Ocho ejecuciones en 11 días
Arkansas esperaba terminar este mes con las ocho penas de muerte que tenía pendientes desde la década de 1990, en una carrera maratónica sin precedentes que duraría 11 días. Sin embargo esta idea fue frustrada por órdenes judiciales que bloquearon la mitad de las inyecciones letales.
De los ocho presos, cuatro obtuvieron suspensiones temporales de la Justicia y un octavo, Kenneth Williams, aún puede ser ejecutado el próximo jueves por un
asesinato en 1999 durante una fuga de la cárcel en la que cumplía cadena perpetua por otro homicidio.
Pena de muerte en Estados Unidos
Luego de un período de prohibición, EEUU reinstauró la pena de muerte en 1976, a través de la octava enmienda, que también establece limitaciones para su aplicación. Actualmente la pena capital rige para 31 de los 50 Estados estadounidenses.
Los métodos de ejecución, los lapsos y las penas por las que se aplica varían según el Estado. Arkansas usa la inyección letal, que es la técnica más común.
Williams fue el noveno recluso ejecutado este año en Estados Unidos (Jones, el octavo) y el 1.451 desde que el Tribunal Supremo reinstauró la pena de muerte. Arkansas ejecutó a 30 de ellos.
Antencedente cercano
La de Arkansas
fue la primera ejecución doble desde la del 9 de agosto del 2000 en Texas, Estado que ostenta todos los récords en lo que a pena de muerte se refiere, incluyendo el de más ejecuciones: 542.

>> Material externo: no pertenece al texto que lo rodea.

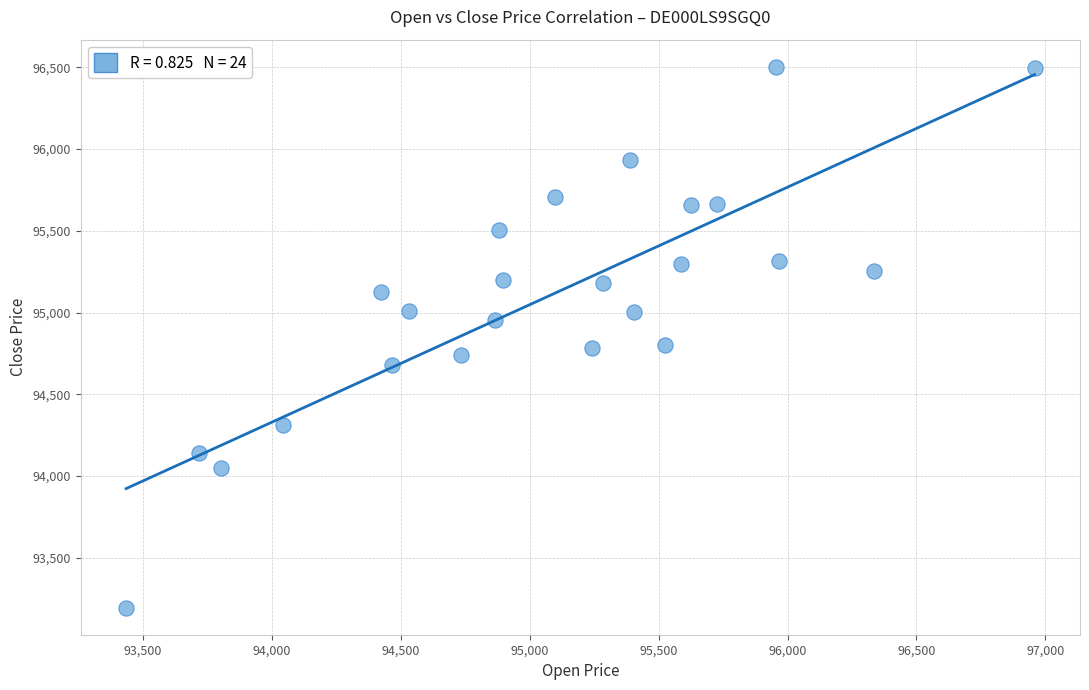

What is the range of Y values (max minus min)?

3308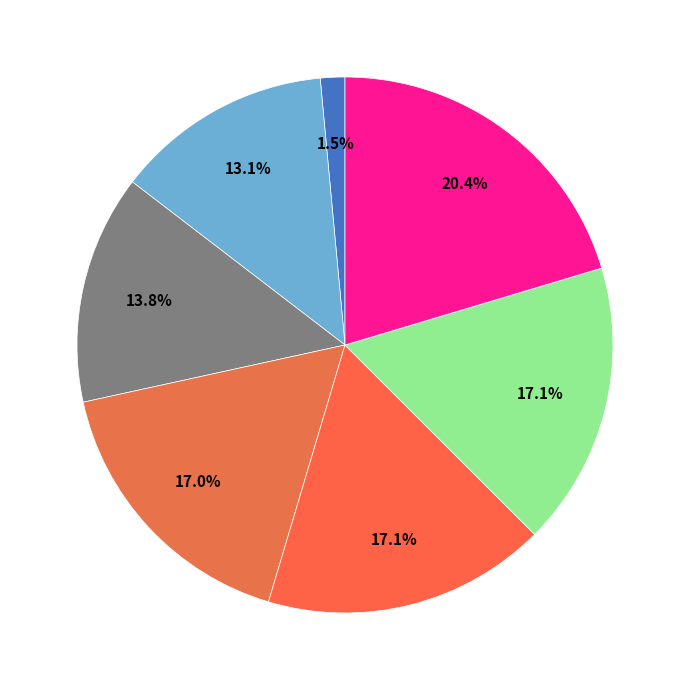

To the nearest percent, what is the average slice percentage?

14%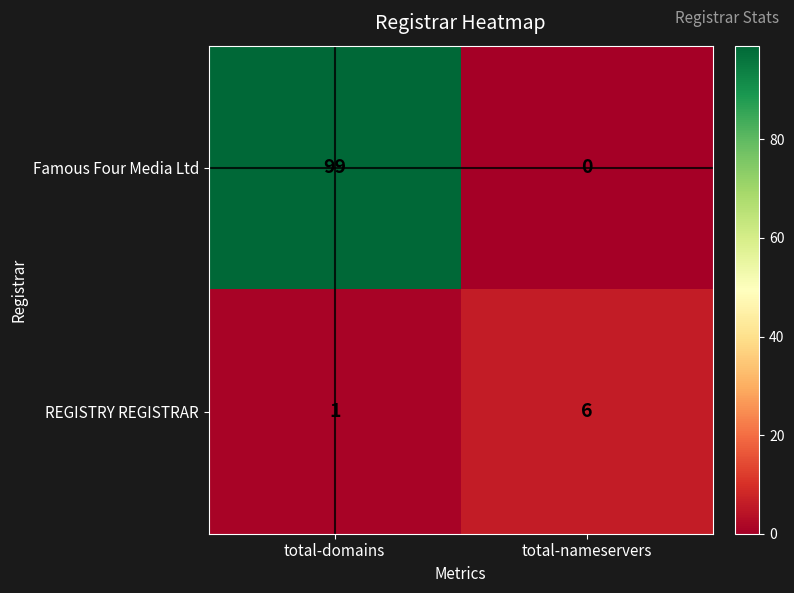

Reading left to right, list all the values displayed in this chart.

Famous Four Media Ltd: total-domains=99	total-nameservers=0
REGISTRY REGISTRAR: total-domains=1	total-nameservers=6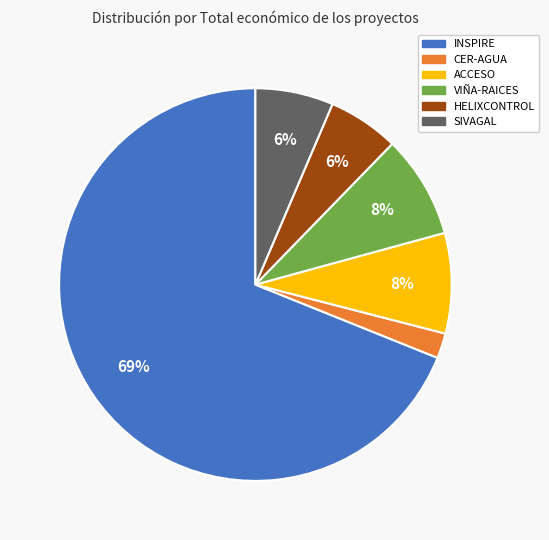

Is the sum of VIÑA-RAICES and ACCESO greater than half?

No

En esa ocasión, el Estado sureño suministró una inyección letal a Brian Roberson por asesinar a una pareja de ancianos en Dallas en 1986, mientras que Oliver Cruz fue ejecutado por secuestrar, violar y asesinar a una piloto de la Fuerza Aérea en San Antonio en 1989.Arrepentimiento
Un patrón compartido en el comportamiento de los asesinos ejecutados entre lunes y martes fue el expresar su arrepentimiento por los crímenes que cometieron.
"No pediría ser perdonado, pues no tengo derecho", rezaba un segmento de una carta escrita por Jones. Además, en la previa a su ejecución el hombre utilizó su derecho a unas últimas palabras para pedir perdón a Lacy, la niña de 11 años que violó y dejó sin madre en 1995 y que hoy presenció su ejecución.
"Espero que con el tiempo puedas saber quién soy realmente y que no soy un monstruo", dijo. Sin embargo, casi 22 años después se mostró "satisfecha" de que "se haya hecho justicia", en una declaración a los medios en la prisión Cummins Unit.
Williams, por su parte, expresó su deseo de no haber cometido los crímenes. "Pero ya no puedo hacerlo", dijo.